I haven’t read the thread.

5 Likes

Great, will check it out.

I read the thread now. I don’t have a lot to add beyond, “please do your color work in log. linear is a pain”

It’s strange to me that nobody’s cracked bit-depth upres+deband and it seems like the sort of thing ML would be great at. Turns out it’s easier to render presidential diarrhea.

4 Likes

I’ve spent a few hours on the setup referenced by Gemini. As shown, it does not translate. Still work in progress to modify it to make work. And I also want to checkout that other link for on some footage.

There are a few loras for recoloring (or restoring color), but they don’t work on all models. Folks seem to be more interested in models that turn things into Anime than restoring material. At least on the Internet. Quite possible that big studios have their internal solutions. Like the VaeDecodeHDR which came out of big studios, and then had to be taken down because of it.

It’s also unknown just how much high DR / camera log material you would need to train with to get reliable results. We’ve seen the report of RunwayML finding the Disney catalog too small. Now that is for full generation, not treatment.

I think technically it’s totally a solvable problem. But the right resources in material and funding are not aligned with independent users.

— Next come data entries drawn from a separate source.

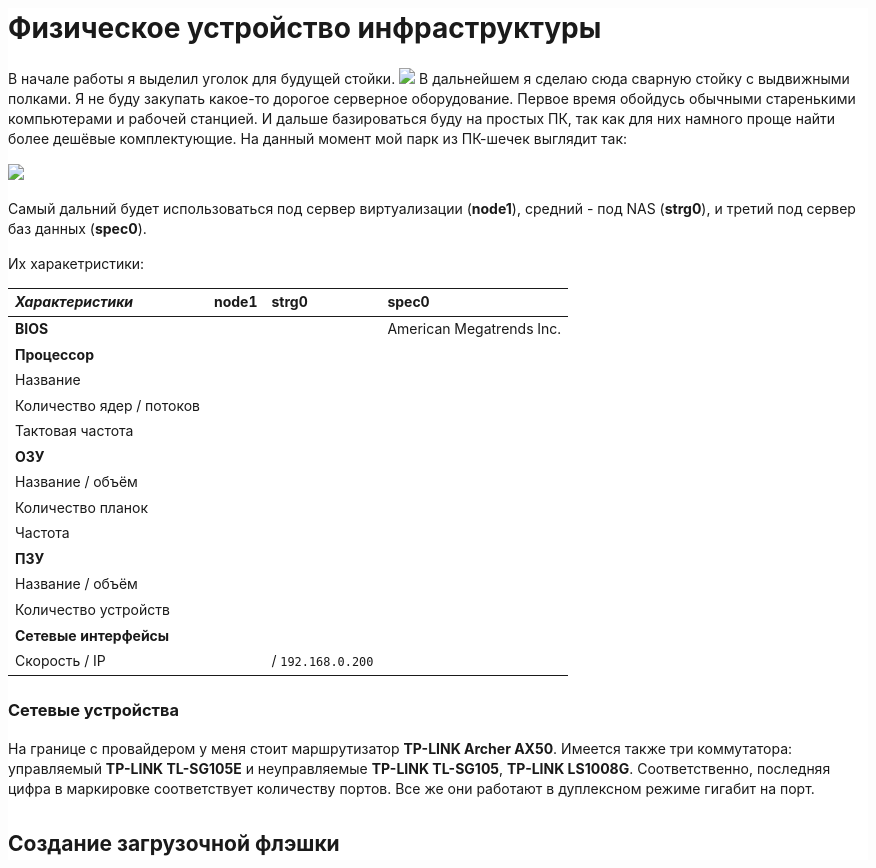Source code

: # Физическое устройство инфраструктуры

В начале работы я выделил уголок для будущей стойки.
<img src="/img/begining_in_corner.jpg" width="300">
В дальнейшем я сделаю сюда сварную стойку с выдвижными полками. Я не буду закупать какое-то дорогое серверное оборудование. Первое время обойдусь обычными старенькими компьютерами и рабочей станцией. И дальше базироваться буду на простых ПК, так как для них намного проще найти более дешёвые комплектующие. На данный момент мой парк из ПК-шечек выглядит так:

<img src="/img/my_pcs_in_begining.jpg" width="600">

Самый дальний будет использоваться под сервер виртуализации (**node1**), средний - под NAS (**strg0**), и третий под сервер баз данных (**spec0**).

Их харакетристики:

| _Характеристики_          | node1 | strg0             | spec0                    |
| :------------------------ | :---- | :---------------- | :----------------------- |
| **BIOS**                  |       |                   | American Megatrends Inc. |
| **Процессор**             |       |                   |                          |
| Название                  |       |                   |                          |
| Количество ядер / потоков |       |                   |                          |
| Тактовая частота          |       |                   |                          |
| **ОЗУ**                   |       |                   |                          |
| Название / объём          |       |                   |                          |
| Количество планок         |       |                   |                          |
| Частота                   |       |                   |                          |
| **ПЗУ**                   |       |                   |                          |
| Название / объём          |       |                   |                          |
| Количество устройств      |       |                   |                          |
| **Сетевые интерфейсы**    |       |                   |                          |
| Скорость / IP             |       | / `192.168.0.200` |                          |

### Сетевые устройства

На границе с провайдером у меня стоит маршрутизатор **TP-LINK Archer AX50**. Имеется также три коммутатора: управляемый **TP-LINK TL-SG105E** и неуправляемые **TP-LINK TL-SG105**, **TP-LINK LS1008G**. Соответственно, последняя цифра в маркировке соответствует количеству портов. Все же они работают в дуплексном режиме гигабит на порт.

## Создание загрузочной флэшки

That may in fact be a perfect opportunity for ADSK (@FrancisBouillon). Since they (and folks like BorisFX) have the resources to do private training and then making these models available as part of paid software packages, they’re in a position to close that gap and make the economics work. And it would be a differentiator that is not met by the open source community who chases other styles instead. Leave the basic workflow tasks and trend du jour to the open source community, and solve the hard problems that productions depend on, but don’t exist outside of walled gardens at the moment by all accounts.

4 Likes

I’m always interested in this perspective. Is there a technical reason for this as it pertains to the color correction node in Flame specifically?

Generally it seems to me that people feel comfortable in the colorspace they have spent the most time working.